• Teks Bacaan:

******************************

Baca berita dengan sedikit iklan, klik di sini

Wawancara

Jangan Langsung Bilang Diskresi Tak Bisa Dipidanakan

26 September 2016 | 00.00 WIB

Image of Tempo
Perbesar

Baca berita dengan sedikit iklan, klik di sini

Pandangan Ketua Komisi Pemberantasan Korupsi Agus Rahardjo terpaku pada laptop di atas meja kerjanya. Layar 14 inci di meja jembar itu menayangkan sederet mesin perang Angkatan Laut Amerika Serikat lengkap dengan rincian anggarannya. Sumbernya adalah situs Sekretariat Angkatan Laut Amerika (SECNAV). "Semua yang kita rahasiakan di sini sudah sangat terbuka di sana (Amerika)," kata Agus dalam wawancara dengan Tempo, Kamis pekan lalu.

Ia mengatakan rincian anggaran sampai detail terkecil seperti itu dapat menutup celah kecurangan. Apalagi terpampang di situs terbuka sehingga bisa diakses banyak orang.

Dengan demikian, menurut Agus, semua warga Indonesia bisa menjadi perpanjangan tangan KPK untuk memastikan penggunaan uang negara tidak melenceng sepeser pun. "Semua warga Indonesia harus ikut menjaga," tutur Agus, yang sehari sebelumnya memaparkan sistem penganggaran yang bebas korupsi dalam rapat dengar pendapat dengan Komisi Hukum Dewan Perwakilan Rakyat.

Dalam wawancara sekitar 90 menit dengan wartawan Tempo Anton Aprianto, Linda Trianita, Aisha Shaidra, Muhamad Rizki, Reza Maulana, Sapto Yunus, dan fotografer Eko Siswono itu, Agus juga membeberkan pandangannya tentang sederet kasus yang sedang ditangani komisi antirasuah, dari kasus suap yang melibatkan bekas Ketua Dewan Perwakilan Daerah Irman Gusman hingga reklamasi Teluk Jakarta.

******************************

• Cuplikan Data:

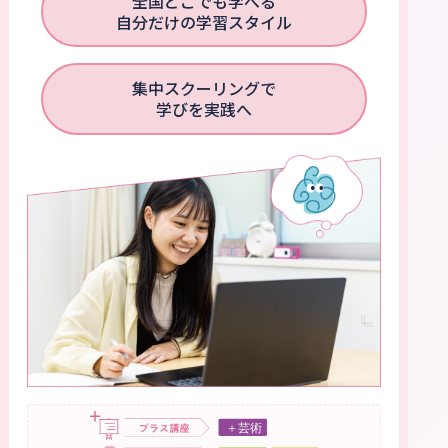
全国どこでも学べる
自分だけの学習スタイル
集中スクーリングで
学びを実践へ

******************************

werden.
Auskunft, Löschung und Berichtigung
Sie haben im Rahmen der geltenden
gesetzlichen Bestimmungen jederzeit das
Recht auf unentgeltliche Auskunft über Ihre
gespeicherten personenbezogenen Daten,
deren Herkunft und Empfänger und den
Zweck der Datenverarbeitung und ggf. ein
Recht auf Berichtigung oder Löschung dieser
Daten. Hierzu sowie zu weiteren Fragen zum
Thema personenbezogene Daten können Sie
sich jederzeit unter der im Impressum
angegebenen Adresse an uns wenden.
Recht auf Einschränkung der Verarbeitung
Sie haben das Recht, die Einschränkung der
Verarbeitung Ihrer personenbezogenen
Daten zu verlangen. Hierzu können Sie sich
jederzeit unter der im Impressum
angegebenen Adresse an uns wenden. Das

******************************

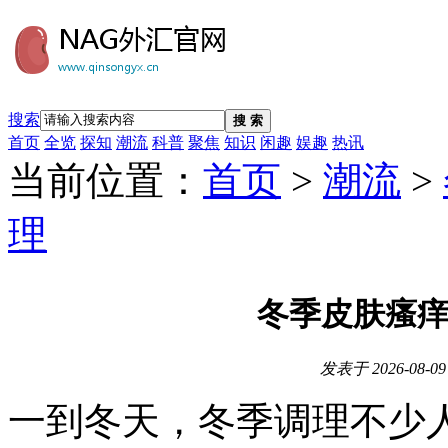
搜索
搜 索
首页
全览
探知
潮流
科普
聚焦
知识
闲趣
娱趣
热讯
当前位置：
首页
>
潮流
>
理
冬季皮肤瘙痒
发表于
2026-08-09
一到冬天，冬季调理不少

******************************

• Daftar Pertanyaan:
A. Jawablah berdasarkan wawancara dengan Agus Rahardjo:
(i) Berapa inci ukuran layar laptop di meja kerja Agus?
(ii) Apa singkatan nama situs Sekretariat Angkatan Laut Amerika yang menjadi sumber tayangan di layar itu?
(iii) Berapa lama kira-kira wawancara tersebut berlangsung?
B. Terjemahkan kalimat dari wawancara dengan Agus Rahardjo ini ke dalam bahasa Inggris: "Layar 14 inci di meja jembar itu menayangkan sederet mesin perang Angkatan Laut Amerika Serikat lengkap dengan rincian anggarannya."
Data tidak diperlukan untuk mengerjakan tugas.

• Jawaban Tiap Tugas:
A.
(i) 14 inci.
(ii) SECNAV.
(iii) Sekitar 90 menit.

B. The 14-inch screen on that spacious desk displayed a row of United States Navy war machines, complete with their budget breakdowns.